We tax alcohol and cigarettes already because we accept they are bad for our health. However (in the case of alcohol) it’s the excess consumption that causes the problem, not responsible levels. which is also why i think alcohol duty is a wholly inappropriate tax which is causing untold damage to our community pubs, but that’s another blog.
We dont tax food in this way - and rightly so. but what we dont do is recognise that food is a progressive contributory factor - you dont get obese overnight. As I see it, someone who weighs 15 stone did, at some point, weigh less than that. The problem is when individuals dont recognise that they are allowing their weight to become a problem. And it isnt just a problem for the individual - it’s a problem for society. From NHS money spent on diabetes patients to the cost (time and money) or fire fighters having to act as a rescue/taxi service it isnt just a matter of someone liking cake. (and trust me, i really do like cake.)

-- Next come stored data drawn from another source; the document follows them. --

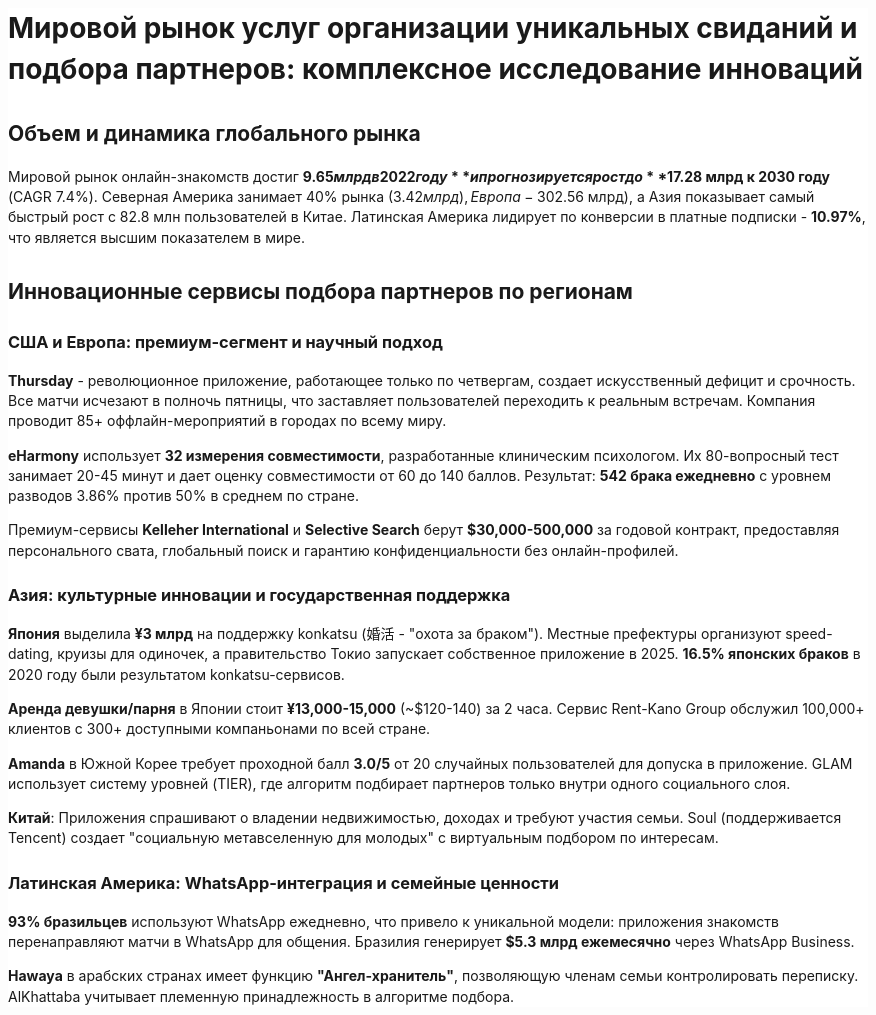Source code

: # Мировой рынок услуг организации уникальных свиданий и подбора партнеров: комплексное исследование инноваций

## Объем и динамика глобального рынка

Мировой рынок онлайн-знакомств достиг **$9.65 млрд в 2022 году** и прогнозируется рост до **$17.28 млрд к 2030 году** (CAGR 7.4%). Северная Америка занимает 40% рынка ($3.42 млрд), Европа - 30% ($2.56 млрд), а Азия показывает самый быстрый рост с 82.8 млн пользователей в Китае. Латинская Америка лидирует по конверсии в платные подписки - **10.97%**, что является высшим показателем в мире.

## Инновационные сервисы подбора партнеров по регионам

### США и Европа: премиум-сегмент и научный подход

**Thursday** - революционное приложение, работающее только по четвергам, создает искусственный дефицит и срочность. Все матчи исчезают в полночь пятницы, что заставляет пользователей переходить к реальным встречам. Компания проводит 85+ оффлайн-мероприятий в городах по всему миру.

**eHarmony** использует **32 измерения совместимости**, разработанные клиническим психологом. Их 80-вопросный тест занимает 20-45 минут и дает оценку совместимости от 60 до 140 баллов. Результат: **542 брака ежедневно** с уровнем разводов 3.86% против 50% в среднем по стране.

Премиум-сервисы **Kelleher International** и **Selective Search** берут **$30,000-500,000** за годовой контракт, предоставляя персонального сватa, глобальный поиск и гарантию конфиденциальности без онлайн-профилей.

### Азия: культурные инновации и государственная поддержка

**Япония** выделила **¥3 млрд** на поддержку konkatsu (婚活 - "охота за браком"). Местные префектуры организуют speed-dating, круизы для одиночек, а правительство Токио запускает собственное приложение в 2025. **16.5% японских браков** в 2020 году были результатом konkatsu-сервисов.

**Аренда девушки/парня** в Японии стоит **¥13,000-15,000** (~$120-140) за 2 часа. Сервис Rent-Kano Group обслужил 100,000+ клиентов с 300+ доступными компаньонами по всей стране.

**Amanda** в Южной Корее требует проходной балл **3.0/5** от 20 случайных пользователей для допуска в приложение. GLAM использует систему уровней (TIER), где алгоритм подбирает партнеров только внутри одного социального слоя.

**Китай**: Приложения спрашивают о владении недвижимостью, доходах и требуют участия семьи. Soul (поддерживается Tencent) создает "социальную метавселенную для молодых" с виртуальным подбором по интересам.

### Латинская Америка: WhatsApp-интеграция и семейные ценности

**93% бразильцев** используют WhatsApp ежедневно, что привело к уникальной модели: приложения знакомств перенаправляют матчи в WhatsApp для общения. Бразилия генерирует **$5.3 млрд ежемесячно** через WhatsApp Business.

**Hawaya** в арабских странах имеет функцию **"Ангел-хранитель"**, позволяющую членам семьи контролировать переписку. AlKhattaba учитывает племенную принадлежность в алгоритме подбора.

So how do we deal with it? for me, it starts with the managing the problem. Anyone who wants to sign on as obese can do - but there is a strict programme of weight loss that’s incorporated into their benefits. after a period of time, if they have failed to lose the weight, they lose the benefit. It’s worth saying that i believe in investing in a proper rehabilitation program - as with drug and alcohol addicts. The main thing is that the responsibility to take action lies with the individual, and if there is one thing that the current Government hates, it’s empowering individuals to take action for themselves - and society suffers as a result.